## ASSIGNMENT
Please reproduce the lines of the records below from the one holding "ORNSKOLDSVIK - SWEDEN" through the one holding "individuales que solo", inclusive, skipping all pictures.

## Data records

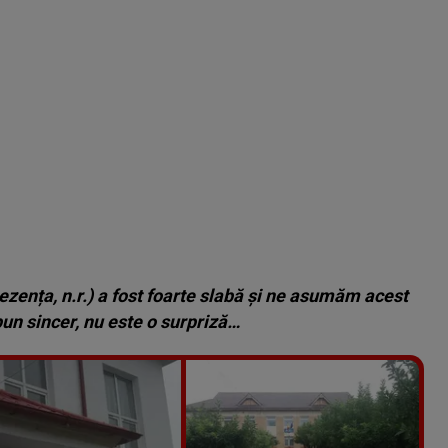
ezența, n.r.) a fost foarte slabă şi ne asumăm acest
spun sincer, nu este o surpriză…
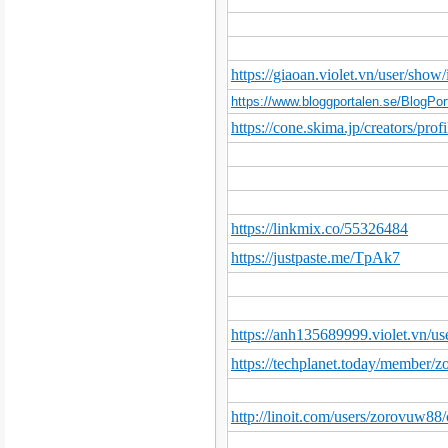
https://giaoan.violet.vn/user/sho
https://www.bloggportalen.se/BlogPor
https://cone.skima.jp/creators/prof
https://linkmix.co/55326484
https://justpaste.me/TpAk7
https://anh135689999.violet.vn/u
https://techplanet.today/member/
http://linoit.com/users/zorovu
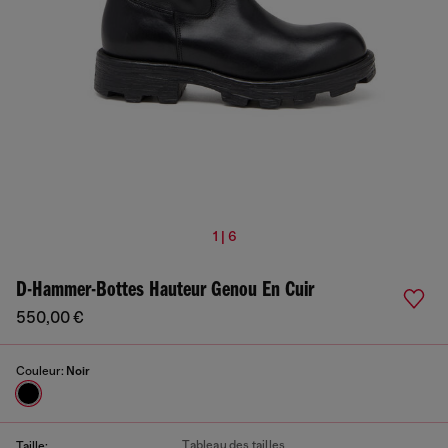
1 | 6
D-Hammer-Bottes Hauteur Genou En Cuir
550,00 €
Couleur:
Noir
Tableau des tailles
Taille:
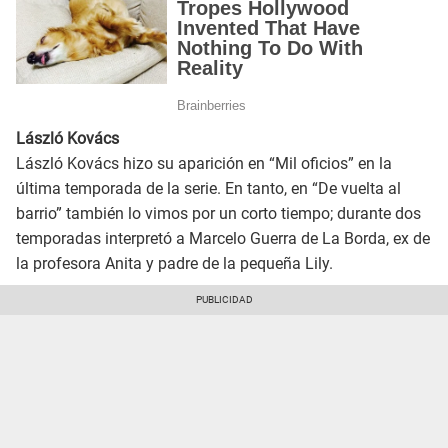
László Kovács
László Kovács hizo su aparición en “Mil oficios” en la
última temporada de la serie. En tanto, en “De vuelta al
barrio” también lo vimos por un corto tiempo; durante dos
temporadas interpretó a Marcelo Guerra de La Borda, ex de
la profesora Anita y padre de la pequeña Lily.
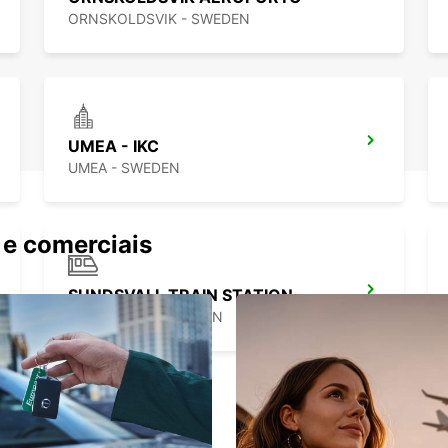
ORNSKOLDSVIK - SWEDEN
UMEA - IKC
UMEA - SWEDEN
 e comerciais
SUNDSVALL TRAIN STATION
SUNDSVALL - SWEDEN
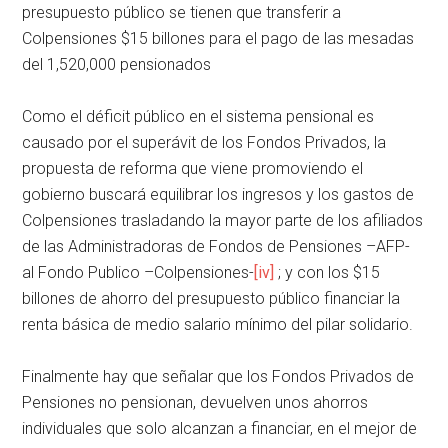
presupuesto público se tienen que transferir a
Colpensiones $15 billones para el pago de las mesadas
del 1,520,000 pensionados
Como el déficit público en el sistema pensional es
causado por el superávit de los Fondos Privados, la
propuesta de reforma que viene promoviendo el
gobierno buscará equilibrar los ingresos y los gastos de
Colpensiones trasladando la mayor parte de los afiliados
de las Administradoras de Fondos de Pensiones –AFP-
al Fondo Publico –Colpensiones-
[iv]
; y con los $15
billones de ahorro del presupuesto público financiar la
renta básica de medio salario mínimo del pilar solidario.
Finalmente hay que señalar que los Fondos Privados de
Pensiones no pensionan, devuelven unos ahorros
individuales que solo alcanzan a financiar, en el mejor de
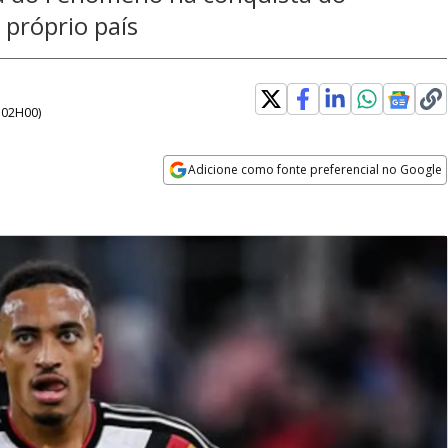
próprio país
- 02H00
)
Adicione como fonte preferencial no Google
Opens in new window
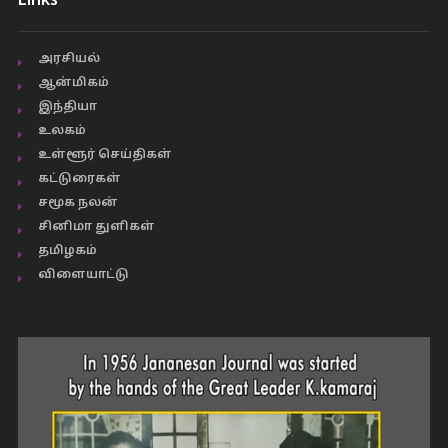
Links
அரசியல்
ஆன்மிகம்
இந்தியா
உலகம்
உள்ளூர் செய்திகள்
கட்டுரைகள்
சமூக நலன்
சினிமா துளிகள்
தமிழகம்
விளையாட்டு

## TASK OUTPUT
ORNSKOLDSVIK - SWEDEN
UMEA - IKC
UMEA - SWEDEN
 e comerciais
SUNDSVALL TRAIN STATION
SUNDSVALL - SWEDEN
presupuesto público se tienen que transferir a
Colpensiones $15 billones para el pago de las mesadas
del 1,520,000 pensionados
Como el déficit público en el sistema pensional es
causado por el superávit de los Fondos Privados, la
propuesta de reforma que viene promoviendo el
gobierno buscará equilibrar los ingresos y los gastos de
Colpensiones trasladando la mayor parte de los afiliados
de las Administradoras de Fondos de Pensiones –AFP-
al Fondo Publico –Colpensiones-
[iv]
; y con los $15
billones de ahorro del presupuesto público financiar la
renta básica de medio salario mínimo del pilar solidario.
Finalmente hay que señalar que los Fondos Privados de
Pensiones no pensionan, devuelven unos ahorros
individuales que solo alcanzan a financiar, en el mejor de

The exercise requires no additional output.